Figure 4.

scRNA-seq analysis reveals BCR-driven TIL-B activatory signatures, and B lymphocyte functional trait gene markers predict positive survival outcome. A, UMAP visualization according to global GEx of single B lymphocytes pooled from the peripheral blood (1,476 cells) and tumors (1,021 cells) of eight patients (single-cell cohort), colored by relative normalized gene expression levels for CD20 and CD27. B, The detection of differentially expressed genes [DEG; on cells originally annotated by Azizi and colleagues (22) as B cells] demonstrates elevated expression of FOS, JUN, RGS1, and CD69, indicated by fold change (FC; determined using Wilcoxon rank sum test). C, Gene set enrichment analysis of TIL-B relative to circulating B lymphocytes using hallmark gene sets. Red, positive normalized enrichment scores (hallmark expression enhanced in TIL-B). D, Survival analysis in KM Plotter of determined ER⁻HER2⁻/basal surrogate, HER2⁺, luminal A, and luminal B subtype KM plotter surrogate subgroups (KM plotter cohort; ref. 19) for expression of gene signatures positively regulating key B lymphocyte properties (activation, proliferation, and differentiation). Representative genes listed for B lymphocyte proliferation (44 total in set).
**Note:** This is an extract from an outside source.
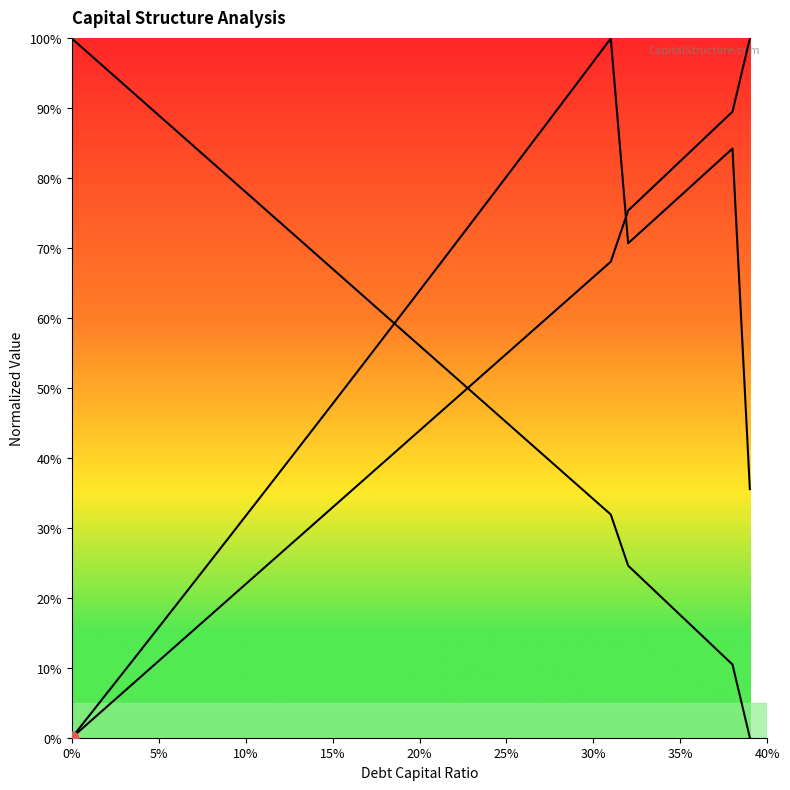

Is the value of enterprise_value at 31 greater than the value of taxable_income at 38?

Yes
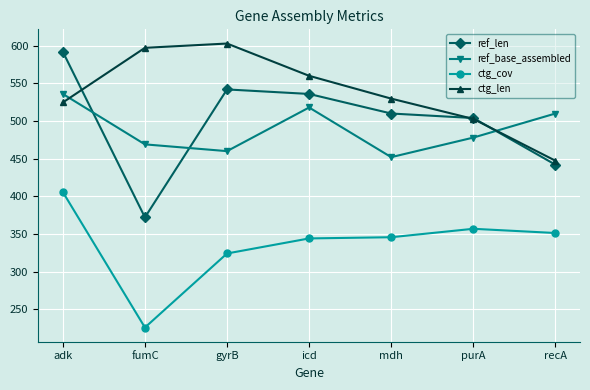

Which series changed the most between fumC and mdh?

ref_len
Signatures from all three functions carry positive prognostic value in the basal-like cancer subtype. Individual genes were evaluated in combination with each other gene (left) and gene set as a whole (right). E, CellPhoneDB (25) was applied to analyze B-cell–T-cell interactions (single-cell cohort). After FDR (FDR < 0.001) correction, communication pathways identified included lymphoid assembly, cytokine signaling, costimulation, T-cell–dependent B-cell activation, and cytotoxic T lymphocyte (CTL) activation. Circle sizes indicate P value, whereas color-coding represents the average expression level of interacting molecule 1 in cluster 1 and interacting molecule 2 in cluster 2. ****, P < 0.0001.